New York City Retail Leasing Surges in Q4
Driven by luxury and essential retailers, the surge in leasing is not enough to move the needle on availability.
Experiencing the largest rent decrease in five years, rents across all of New York City’s prime retail corridors dropped by 13.5% year-over-year on average, according to a new report from JLL Research.
However leasing velocity continues to trend upwards, increasing by 24.1% quarter-over-quarter in Q4. Essential businesses continue to drive leasing, accounting for 56.7% of new deals signed, a trend that has been observed since pre-COVID.
The rent decrease in five years also accounted for the sizable increase in deal volume: Although total deal volume is still down 31% from the same period in 2019, Q4 accounted for the highest quarterly deal count since Q1 2020.

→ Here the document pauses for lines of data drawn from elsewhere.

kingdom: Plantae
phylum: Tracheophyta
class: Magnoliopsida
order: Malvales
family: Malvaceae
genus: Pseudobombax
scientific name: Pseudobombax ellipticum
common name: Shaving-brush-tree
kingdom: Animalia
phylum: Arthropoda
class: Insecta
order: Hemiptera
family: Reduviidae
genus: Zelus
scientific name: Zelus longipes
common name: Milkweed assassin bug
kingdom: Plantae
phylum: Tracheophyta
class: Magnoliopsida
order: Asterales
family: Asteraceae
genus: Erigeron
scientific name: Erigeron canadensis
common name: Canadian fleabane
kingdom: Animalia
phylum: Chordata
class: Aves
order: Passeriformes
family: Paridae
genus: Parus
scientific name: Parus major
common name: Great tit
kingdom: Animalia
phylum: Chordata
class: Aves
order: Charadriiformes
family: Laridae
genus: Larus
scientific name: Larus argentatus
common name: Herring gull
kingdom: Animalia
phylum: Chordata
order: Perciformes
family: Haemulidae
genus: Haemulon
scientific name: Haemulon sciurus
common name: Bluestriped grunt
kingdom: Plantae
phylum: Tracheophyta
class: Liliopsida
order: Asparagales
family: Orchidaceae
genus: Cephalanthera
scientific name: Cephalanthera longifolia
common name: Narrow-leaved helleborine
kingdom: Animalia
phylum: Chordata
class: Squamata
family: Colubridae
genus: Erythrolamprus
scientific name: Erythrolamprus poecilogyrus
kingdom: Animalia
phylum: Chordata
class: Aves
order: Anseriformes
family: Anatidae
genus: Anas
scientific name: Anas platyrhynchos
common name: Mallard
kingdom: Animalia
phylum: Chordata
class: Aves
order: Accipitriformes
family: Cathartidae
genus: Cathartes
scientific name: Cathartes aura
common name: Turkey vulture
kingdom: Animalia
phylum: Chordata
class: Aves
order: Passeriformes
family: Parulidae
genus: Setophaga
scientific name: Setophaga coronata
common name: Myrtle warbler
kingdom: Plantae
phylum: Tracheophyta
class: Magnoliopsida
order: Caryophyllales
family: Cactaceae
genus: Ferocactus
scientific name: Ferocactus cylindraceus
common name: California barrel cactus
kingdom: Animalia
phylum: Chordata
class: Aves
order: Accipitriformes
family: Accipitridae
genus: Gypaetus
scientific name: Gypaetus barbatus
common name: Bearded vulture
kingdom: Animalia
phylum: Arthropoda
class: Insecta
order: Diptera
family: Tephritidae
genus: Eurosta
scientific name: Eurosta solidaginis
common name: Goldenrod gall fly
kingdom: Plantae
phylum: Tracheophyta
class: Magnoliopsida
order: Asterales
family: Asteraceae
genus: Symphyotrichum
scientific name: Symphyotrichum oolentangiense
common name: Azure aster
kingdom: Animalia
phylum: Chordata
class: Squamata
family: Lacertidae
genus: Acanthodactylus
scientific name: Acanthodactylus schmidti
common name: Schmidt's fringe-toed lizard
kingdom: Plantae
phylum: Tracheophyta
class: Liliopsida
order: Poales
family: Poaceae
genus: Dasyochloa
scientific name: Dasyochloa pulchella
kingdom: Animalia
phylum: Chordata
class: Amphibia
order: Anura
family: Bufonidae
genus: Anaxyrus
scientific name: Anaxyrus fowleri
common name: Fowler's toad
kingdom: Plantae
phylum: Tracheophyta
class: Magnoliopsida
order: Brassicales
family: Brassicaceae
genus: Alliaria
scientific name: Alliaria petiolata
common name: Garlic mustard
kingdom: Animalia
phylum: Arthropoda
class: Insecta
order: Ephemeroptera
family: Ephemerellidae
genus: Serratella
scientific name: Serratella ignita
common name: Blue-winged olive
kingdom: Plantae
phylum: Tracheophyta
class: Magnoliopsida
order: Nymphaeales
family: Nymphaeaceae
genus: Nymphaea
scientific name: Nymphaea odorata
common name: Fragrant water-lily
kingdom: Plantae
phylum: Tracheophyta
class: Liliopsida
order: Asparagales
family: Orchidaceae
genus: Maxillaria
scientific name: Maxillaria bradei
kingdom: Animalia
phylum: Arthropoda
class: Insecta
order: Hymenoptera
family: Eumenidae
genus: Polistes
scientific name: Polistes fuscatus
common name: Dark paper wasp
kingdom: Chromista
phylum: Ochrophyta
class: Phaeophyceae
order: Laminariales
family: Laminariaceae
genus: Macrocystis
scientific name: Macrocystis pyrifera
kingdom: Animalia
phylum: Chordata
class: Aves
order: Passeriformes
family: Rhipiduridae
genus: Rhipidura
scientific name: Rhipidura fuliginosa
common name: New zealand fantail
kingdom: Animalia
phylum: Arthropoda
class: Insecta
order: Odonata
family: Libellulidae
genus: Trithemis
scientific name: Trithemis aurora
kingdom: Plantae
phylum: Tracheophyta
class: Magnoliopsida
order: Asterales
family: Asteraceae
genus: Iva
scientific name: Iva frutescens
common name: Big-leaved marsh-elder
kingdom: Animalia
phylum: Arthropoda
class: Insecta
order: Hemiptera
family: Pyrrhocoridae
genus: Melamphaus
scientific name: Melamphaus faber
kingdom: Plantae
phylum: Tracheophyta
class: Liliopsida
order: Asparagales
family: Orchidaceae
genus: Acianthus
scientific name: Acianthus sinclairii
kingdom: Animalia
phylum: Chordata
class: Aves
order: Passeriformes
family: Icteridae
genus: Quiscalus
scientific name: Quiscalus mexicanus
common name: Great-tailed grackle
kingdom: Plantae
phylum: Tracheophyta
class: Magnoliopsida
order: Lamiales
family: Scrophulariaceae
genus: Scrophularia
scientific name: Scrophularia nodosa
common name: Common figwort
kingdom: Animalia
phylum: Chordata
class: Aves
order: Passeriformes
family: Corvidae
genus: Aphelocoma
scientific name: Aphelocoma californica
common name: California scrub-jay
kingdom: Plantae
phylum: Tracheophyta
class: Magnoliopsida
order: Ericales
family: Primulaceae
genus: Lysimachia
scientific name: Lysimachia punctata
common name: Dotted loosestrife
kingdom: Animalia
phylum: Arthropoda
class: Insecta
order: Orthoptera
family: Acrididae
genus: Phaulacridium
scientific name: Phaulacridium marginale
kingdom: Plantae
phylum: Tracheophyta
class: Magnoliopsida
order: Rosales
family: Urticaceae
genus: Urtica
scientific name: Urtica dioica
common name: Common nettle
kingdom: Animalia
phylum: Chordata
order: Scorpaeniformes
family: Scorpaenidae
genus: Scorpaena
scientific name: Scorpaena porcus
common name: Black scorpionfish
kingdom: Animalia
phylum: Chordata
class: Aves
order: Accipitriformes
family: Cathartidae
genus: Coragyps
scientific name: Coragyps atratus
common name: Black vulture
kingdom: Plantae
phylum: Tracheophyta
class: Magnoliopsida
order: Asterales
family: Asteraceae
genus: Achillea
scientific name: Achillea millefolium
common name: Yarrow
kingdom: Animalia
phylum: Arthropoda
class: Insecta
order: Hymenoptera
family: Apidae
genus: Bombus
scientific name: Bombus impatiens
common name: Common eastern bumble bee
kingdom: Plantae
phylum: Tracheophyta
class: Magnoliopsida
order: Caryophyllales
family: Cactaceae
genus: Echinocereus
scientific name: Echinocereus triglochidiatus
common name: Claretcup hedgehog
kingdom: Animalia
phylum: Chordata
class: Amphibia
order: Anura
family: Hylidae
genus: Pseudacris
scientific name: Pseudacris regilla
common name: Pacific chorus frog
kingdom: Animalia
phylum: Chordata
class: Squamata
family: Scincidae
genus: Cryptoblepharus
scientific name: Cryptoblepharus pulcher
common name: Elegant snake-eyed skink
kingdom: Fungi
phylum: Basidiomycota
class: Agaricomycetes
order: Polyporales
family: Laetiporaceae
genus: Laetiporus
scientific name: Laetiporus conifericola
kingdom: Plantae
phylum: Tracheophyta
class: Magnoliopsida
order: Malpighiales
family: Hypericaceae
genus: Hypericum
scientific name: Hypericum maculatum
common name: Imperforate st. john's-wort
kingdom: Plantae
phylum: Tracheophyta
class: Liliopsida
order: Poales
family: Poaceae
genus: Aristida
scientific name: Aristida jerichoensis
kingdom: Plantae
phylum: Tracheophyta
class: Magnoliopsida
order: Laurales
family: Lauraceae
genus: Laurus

Average Availability Inches Downward
Average availability continues to inch downward, coming in at 27% in Q4, down very slightly from 27.1% in Q3.
“Once again, the good news here is the way things are trending: the previous peak of 27.9% observed in Q2 2021 was the highest rate in the last 10 years, so it’s evident that conditions are continuing to improve,” JLL said.
“There is a direct correlation between increased leasing activity and decreased availability, as retailers continue to capitalize on tenant-favorable market conditions to secure high-quality space for cheap.”